Two months after being sworn in for a second time, he still can make people laugh. But he speaks very seriously about doing what's right for the most populous U.S. state – and beyond.
“I hold myself back sometimes,” Schwarzenegger, 59, told Reuters in an interview in San Francisco Thursday. “I made my name in bodybuilding, being outrageous and making outrageous statements.”
“But here, if you make a mistake, you're the representative of millions of people. ... You've got to behave like someone that is the representative of a huge mass of people – of 37 million people,” the governor said.
He was interviewed at a state office building where, still sporting a cane because of a December skiing accident, he earlier welcomed a corporation's expansion in California.
In the interview Schwarzenegger described himself as a ”big-issue guy.”
He spoke of his initiatives to fight global warming, reduce prison crowding and ensure health care for everyone – plans he took last week to Washington, where he met fellow Republican, President Bush.
The Austrian-born governor, barred by law from running for U.S. president, insisted what mattered to him was making a difference in California, where term limits prevent him from running again in the 2010 election.
But knowing California cannot solve these problems alone, he has joined forces with four nearby states to fight global warming and discussed with Bush using the state as a catalyst for resolving America's health care problems, he said.
Last year Schwarzenegger, accusing Washington of lacking leadership on the environment, paired with British Prime Minister Tony Blair to fight global warming.
BUSH AND WAR
Schwarzenegger said he believed Bush was trying to get things done in the two years left of his presidency as he coped with the war in Iraq and the drain on the country's finances.
“He is struggling because it is very complex to get some of those things done,” the governor said.
As for the war, while Schwarzenegger said the United States could not walk away from its friends in that embattled country, he said it was important to set a timeline for withdrawing. In January, he urged Iraqis be self-reliant by the end of 2007.
“We have to let the American people know that we are in this amount of time, this is not going to be another Vietnam or Korea, that we are going to get stuck forever until some major disaster happens where everything goes south,” he said.
The governor, whose state ranks among the world's top 10 economies, said he had learned doing his job that he had to represent more than just Republicans.

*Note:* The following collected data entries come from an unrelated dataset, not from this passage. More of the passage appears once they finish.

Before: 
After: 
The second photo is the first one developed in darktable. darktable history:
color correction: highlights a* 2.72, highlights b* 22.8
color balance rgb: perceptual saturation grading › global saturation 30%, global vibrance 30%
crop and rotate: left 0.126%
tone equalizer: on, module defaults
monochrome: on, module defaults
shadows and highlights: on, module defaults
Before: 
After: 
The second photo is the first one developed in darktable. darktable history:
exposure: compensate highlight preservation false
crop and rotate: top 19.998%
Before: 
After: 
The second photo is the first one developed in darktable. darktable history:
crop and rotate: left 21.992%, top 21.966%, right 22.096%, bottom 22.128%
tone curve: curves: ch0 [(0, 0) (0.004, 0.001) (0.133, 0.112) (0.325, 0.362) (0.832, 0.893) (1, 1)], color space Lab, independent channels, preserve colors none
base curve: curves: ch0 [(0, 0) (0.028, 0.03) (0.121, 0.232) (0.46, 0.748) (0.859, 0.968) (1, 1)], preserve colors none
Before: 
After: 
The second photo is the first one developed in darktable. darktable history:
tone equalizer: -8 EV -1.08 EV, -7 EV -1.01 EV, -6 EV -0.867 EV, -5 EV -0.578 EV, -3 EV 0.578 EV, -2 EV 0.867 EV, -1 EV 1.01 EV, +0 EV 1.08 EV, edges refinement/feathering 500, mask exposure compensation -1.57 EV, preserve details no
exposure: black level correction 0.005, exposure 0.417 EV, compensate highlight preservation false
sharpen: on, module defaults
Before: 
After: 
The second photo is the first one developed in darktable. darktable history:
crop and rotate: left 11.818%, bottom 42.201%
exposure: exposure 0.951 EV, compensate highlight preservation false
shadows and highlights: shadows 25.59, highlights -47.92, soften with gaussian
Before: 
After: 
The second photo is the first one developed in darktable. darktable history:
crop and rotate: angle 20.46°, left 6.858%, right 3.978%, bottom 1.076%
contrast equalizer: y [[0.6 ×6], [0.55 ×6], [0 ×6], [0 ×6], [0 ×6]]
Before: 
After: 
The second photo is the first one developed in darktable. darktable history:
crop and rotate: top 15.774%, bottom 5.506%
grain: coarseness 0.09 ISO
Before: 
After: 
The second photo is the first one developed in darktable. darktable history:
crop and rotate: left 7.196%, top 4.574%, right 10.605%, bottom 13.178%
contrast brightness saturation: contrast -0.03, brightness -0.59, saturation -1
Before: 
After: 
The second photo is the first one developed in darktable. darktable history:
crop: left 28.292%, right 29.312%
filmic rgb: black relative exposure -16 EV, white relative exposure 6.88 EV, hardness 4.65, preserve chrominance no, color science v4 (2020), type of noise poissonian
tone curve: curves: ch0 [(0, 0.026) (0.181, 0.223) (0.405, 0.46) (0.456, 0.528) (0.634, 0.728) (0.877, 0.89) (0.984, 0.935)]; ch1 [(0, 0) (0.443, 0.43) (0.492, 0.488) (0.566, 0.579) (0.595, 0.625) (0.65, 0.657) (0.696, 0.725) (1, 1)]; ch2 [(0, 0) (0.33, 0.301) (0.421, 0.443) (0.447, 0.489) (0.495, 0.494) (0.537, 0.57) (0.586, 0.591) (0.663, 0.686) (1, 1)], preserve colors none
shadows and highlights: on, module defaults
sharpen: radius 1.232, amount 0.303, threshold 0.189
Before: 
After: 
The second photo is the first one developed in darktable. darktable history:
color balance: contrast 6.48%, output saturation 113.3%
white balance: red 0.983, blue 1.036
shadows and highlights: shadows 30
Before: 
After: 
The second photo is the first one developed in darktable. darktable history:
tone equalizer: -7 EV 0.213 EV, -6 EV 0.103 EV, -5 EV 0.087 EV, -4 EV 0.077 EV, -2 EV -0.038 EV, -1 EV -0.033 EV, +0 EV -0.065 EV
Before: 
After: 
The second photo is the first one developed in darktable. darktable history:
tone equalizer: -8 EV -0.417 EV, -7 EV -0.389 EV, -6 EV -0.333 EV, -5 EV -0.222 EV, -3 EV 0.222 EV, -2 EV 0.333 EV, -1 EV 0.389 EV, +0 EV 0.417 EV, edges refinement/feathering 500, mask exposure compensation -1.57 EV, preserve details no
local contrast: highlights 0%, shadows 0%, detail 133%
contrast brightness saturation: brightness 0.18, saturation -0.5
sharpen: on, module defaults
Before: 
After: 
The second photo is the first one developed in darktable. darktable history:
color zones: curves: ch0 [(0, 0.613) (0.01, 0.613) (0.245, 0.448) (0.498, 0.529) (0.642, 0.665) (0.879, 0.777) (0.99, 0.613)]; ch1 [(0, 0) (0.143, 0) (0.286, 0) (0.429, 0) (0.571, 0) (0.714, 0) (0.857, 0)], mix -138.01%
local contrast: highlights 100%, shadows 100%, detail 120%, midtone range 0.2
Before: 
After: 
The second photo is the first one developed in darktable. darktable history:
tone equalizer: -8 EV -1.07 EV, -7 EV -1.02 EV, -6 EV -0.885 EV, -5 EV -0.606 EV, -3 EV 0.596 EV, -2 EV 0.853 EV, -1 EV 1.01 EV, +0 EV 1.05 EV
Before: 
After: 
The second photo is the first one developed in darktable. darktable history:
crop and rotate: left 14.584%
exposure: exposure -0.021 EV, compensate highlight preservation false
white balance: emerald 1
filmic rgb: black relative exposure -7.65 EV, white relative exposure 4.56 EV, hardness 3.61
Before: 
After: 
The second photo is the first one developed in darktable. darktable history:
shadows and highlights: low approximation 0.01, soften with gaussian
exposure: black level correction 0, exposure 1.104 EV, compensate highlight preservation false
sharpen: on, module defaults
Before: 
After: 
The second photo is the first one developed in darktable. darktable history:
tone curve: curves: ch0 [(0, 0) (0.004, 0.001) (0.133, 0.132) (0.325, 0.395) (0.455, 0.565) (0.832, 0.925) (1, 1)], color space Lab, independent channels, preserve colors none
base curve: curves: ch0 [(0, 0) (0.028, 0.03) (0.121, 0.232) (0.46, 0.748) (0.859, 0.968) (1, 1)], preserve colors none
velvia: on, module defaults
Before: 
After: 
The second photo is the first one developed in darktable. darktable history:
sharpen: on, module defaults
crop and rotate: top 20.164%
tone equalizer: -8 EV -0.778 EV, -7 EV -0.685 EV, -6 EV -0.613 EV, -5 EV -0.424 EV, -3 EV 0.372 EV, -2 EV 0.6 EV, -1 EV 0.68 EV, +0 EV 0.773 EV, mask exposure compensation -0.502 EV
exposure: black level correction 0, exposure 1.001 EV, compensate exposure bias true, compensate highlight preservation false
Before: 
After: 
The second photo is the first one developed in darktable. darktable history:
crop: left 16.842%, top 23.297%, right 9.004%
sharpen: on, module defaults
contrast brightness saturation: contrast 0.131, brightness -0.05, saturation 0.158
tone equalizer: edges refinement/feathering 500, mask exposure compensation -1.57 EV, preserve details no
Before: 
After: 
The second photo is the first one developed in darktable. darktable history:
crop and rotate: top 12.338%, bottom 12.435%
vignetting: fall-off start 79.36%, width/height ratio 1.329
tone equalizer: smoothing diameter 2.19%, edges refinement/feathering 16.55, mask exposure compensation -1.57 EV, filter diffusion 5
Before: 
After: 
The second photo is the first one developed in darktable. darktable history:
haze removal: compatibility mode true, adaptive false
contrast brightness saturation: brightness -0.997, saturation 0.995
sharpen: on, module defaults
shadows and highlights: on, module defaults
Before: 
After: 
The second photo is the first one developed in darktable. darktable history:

“I'm not saying that's the problem Bush has, and I don't want to give him – by any means – suggestions,” Schwarzenegger said. “He knows more than I do, he has gotten better briefings.”
The governor welcomed a question about how he reconciled owning Hummers, traditionally gas-guzzling sport utility vehicles, given his commitment to saving the environment.
“You've got to get rid of your idea that you've got to get rid of something. What you want is to change it. ... What is wrong with the Hummer? The engine,” he said and that is what needed to be fixed.
He said he had converted one of the vehicles so it now ran on hydrogen. The other, he said, ran now on biofuels. The only unexpected side effect? “It smells now like French fries,” he said with a chuckle.
Political pundits may wonder about his ambitions beyond California, but Schwarzenegger says he is not concerned.
“In the end I feel that if I do a great job there will be all the opportunities available anyway. I could be writing books, I could be doing something in entertainment. I could do something in the political arena. I mean there are many things available. But why worry about it now?”